1 SVM

서포트 벡터 머신(support vector machine, SVM[1])은 기계 학습의 분야 중 하나로 패턴 인식, 자료 분석을 위한 지도 학습 모델이며, 주로 분류와 회귀 분석을 위해 사용한다. 두 카테고리 중 어느 하나에 속한 데이터의 집합이 주어졌을 때, SVM 알고리즘은 주어진 데이터 집합을 바탕으로 하여 새로운 데이터가 어느 카테고리에 속할지 판단하는 비확률적 이진 선형 분류 모델을 만든다. 만들어진 분류 모델은 데이터가 사상된 공간에서 경계로 표현되는데 SVM 알고리즘은 그 중 가장 큰 폭을 가진 경계를 찾는 알고리즘이다. SVM은 선형 분류와 더불어 비선형 분류에서도 사용될 수 있다. 비선형 분류를 하기 위해서 주어진 데이터를 고차원 특징 공간으로 사상하는 작업이 필요한데, 이를 효율적으로 하기 위해 커널 트릭을 사용하기도 한다.[위키 발췌]

학습(Learning)

기본 설정으로 SVM을 학습해 본다. 특별한 다른 설정 없이도 상당히 정확한 예측력을 가진다.

library("e1071")

fit.svm.1 <- svm(LABELS ~ ., data = sc.imp.up.train)
print(fit.svm.1)
summary(fit.svm.1)

# test with train data
pred.svm.1 <- predict(fit.svm.1, sc.imp.up.test)

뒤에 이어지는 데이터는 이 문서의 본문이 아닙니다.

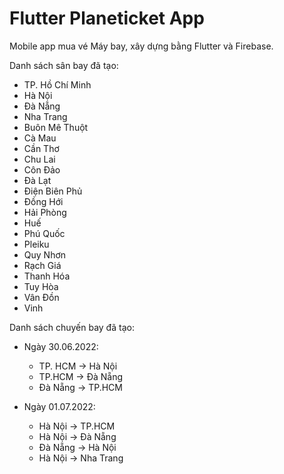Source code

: # Flutter Planeticket App


Mobile app mua vé Máy bay, xây dựng bằng Flutter và Firebase.


Danh sách sân bay đã tạo:

- TP. Hồ Chí Minh
- Hà Nội
- Đà Nẵng
- Nha Trang
- Buôn Mê Thuột
- Cà Mau
- Cần Thơ
- Chu Lai
- Côn Đảo
- Đà Lạt
- Điện Biên Phủ
- Đồng Hới
- Hải Phòng
- Huế
- Phú Quốc
- Pleiku
- Quy Nhơn
- Rạch Giá
- Thanh Hóa
- Tuy Hòa
- Vân Đồn
- Vinh


Danh sách chuyến bay đã tạo:

- Ngày 30.06.2022:
	+ TP. HCM -> Hà Nội
	+ TP.HCM -> Đà Nẵng
	+ Đà Nẵng -> TP.HCM

- Ngày 01.07.2022:
	+ Hà Nội -> TP.HCM
	+ Hà Nội -> Đà Nẵng
	+ Đà Nẵng -> Hà Nội
	+ Hà Nội -> Nha Trang
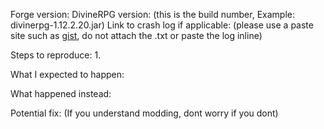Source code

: Forge version: 
DivineRPG version: (this is the build number, Example: divinerpg-1.12.2.20.jar)
Link to crash log if applicable: (please use a paste site such as [gist](https://gist.github.com/), do not attach the .txt or paste the log inline)

Steps to reproduce:
1. 

What I expected to happen:

What happened instead:

Potential fix: (If you understand modding, dont worry if you dont)
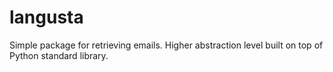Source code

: langusta
========

Simple package for retrieving emails. Higher abstraction level built on top of Python standard library.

table(OBSERV = sc.imp.up.test$LABELS, PRED = pred.svm.1)

#       PRED
# OBSERV  -1   1
#     -1 433   5
#     1    0 438


# compute decision values and probabilities:
pred.svm.dv.1 <- predict(fit.svm.1, sc.imp.up.test, decision.values = TRUE)

str(pred.svm.dv.1)
attr(pred.svm.dv.1, "decision.values")[1:4,]

#        13        14        15        19 
# 1.3331180 0.7904323 0.8577104 0.5051933 

# visualize (classes by color, SV by crosses):
plot(cmdscale(dist(sc.imp.up.train[,-ncol(sc.imp.up.train)])),
     col = as.integer(sc.imp.up.train[,ncol(sc.imp.up.train)]),
     pch = c("o","+")[1:150 %in% fit.svm.1$index + 1])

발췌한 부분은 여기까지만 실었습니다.